# Can't go advanced



## hberttmank (May 5, 2006)

When I try to reply to a thread, I can only use the quick reply. When I click on the advanced tab a message pops up that says " Please click on one of the quick reply icons in the posts above to activate quick reply"
Thanks for any help.


----------



## sje0123 (Jul 6, 2006)

just hit "post reply" it's the same thing. the "go advanced is more there if you start to do quick reply then decide you want to go advance. Atleast thats my thought on it.


----------



## js (Jun 29, 2006)

or just click on the "Post Reply" button and it's takes you to the advanced section.

Hexcell Template Screen shot:


----------



## hberttmank (May 5, 2006)

When I click the post reply button I still do not get a screen with the options such as smilies above the message box. This is what I get


----------



## Shipwreck (Jan 26, 2006)

Oh, this has come up a lot (see, this is why U read EVERY post here  )

U need to change your user profile settings. U have it set to the simple box.

Go into the User settings - click edit options.

Almosta t the bottom of the screen - Misc Options - Change from Basic Editor to Standard Editor - then U will see the smilies - Not everyone made it in the transfer - most of us had to make this change ourselves.


----------



## js (Jun 29, 2006)

Shipwreck said:


> Oh, this has come up a lot (see, this is why U read EVERY post here  )
> 
> U need to change your user profile settings. U have it set to the simple box.
> 
> ...


Looks like this:



> When posting messages to the forums or other members, there are three interface types available to you. The simplest of these is a simple text box, while the last is a fully-fledged WYSIWYG editor, which allows you to format your text as you want it and see the results immediately.
> 
> Depending upon the capabilities of your web browser, you may not be able to use all of these options. If you experience problems when posting messages, try switching to a different interface type. Basic Editor - A simple text box Standard Editor - Extra formatting controls Enhanced Interface - Full WYSIWYG Editing Message Editor Interface:


Use the "Full WYSIWYG Editing" option and you should be set. 

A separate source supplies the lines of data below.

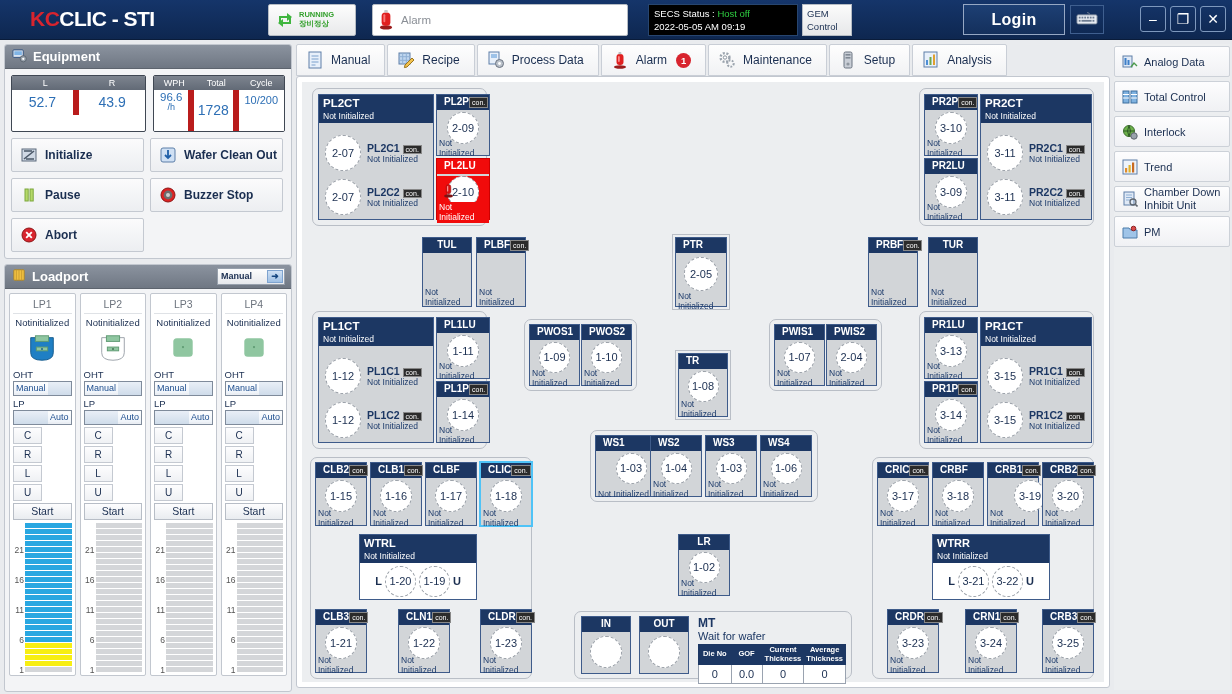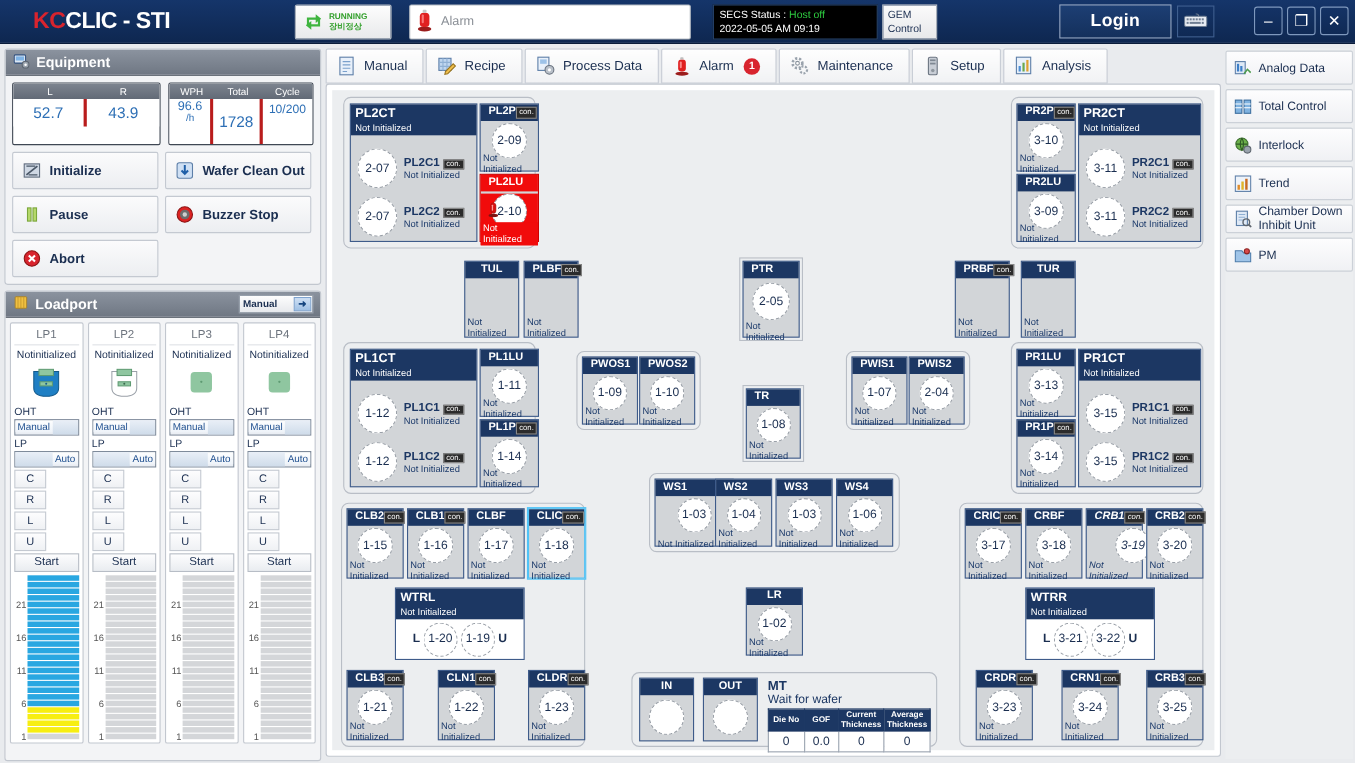--- a/index.html
+++ b/index.html
@@ -78,7 +78,7 @@
   .kpi-hdr div { color:#fff; font-size:9px; text-align:center; padding:2px 0; font-weight:normal;}
   .kpi-val { display:flex; }
   .kpi-val div { text-align:center; color:#2d6fb5; font-size:14px; padding:3px 0;
-     border-right:3px solid #b91c1c; background:#fff; line-height:1.05;}
+     border-right:6px solid #b91c1c; background:#fff; line-height:1.05;}
   .kpi-val div:last-child { border-right:0; }
 
   .lrbox { width:137px; }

by the way, thanks for the screen shot...it makes it so much easier to understand whats going on when you can actually see it.


----------



## hberttmank (May 5, 2006)

Hey thanks guys, that's the ticket. Never said I knew anything about computers. :mrgreen: :mrgreen:   :smt082 :smt082


----------



## Shipwreck (Jan 26, 2006)

hberttmank said:


> Hey thanks guys, that's the ticket. Never said I knew anything about computers. :mrgreen: :mrgreen:   :smt082 :smt082


Well, hell.. I"ll help ya out even more. Box that baby up and ship it here. I'll get rid of your headache for ya


----------



## hberttmank (May 5, 2006)

Do you want me to toss one of my H&Ks in the box too? :smt082


----------



## Shipwreck (Jan 26, 2006)

hberttmank said:


> Do you want me to toss one of my H&Ks in the box too? :smt082


Sure, why not


----------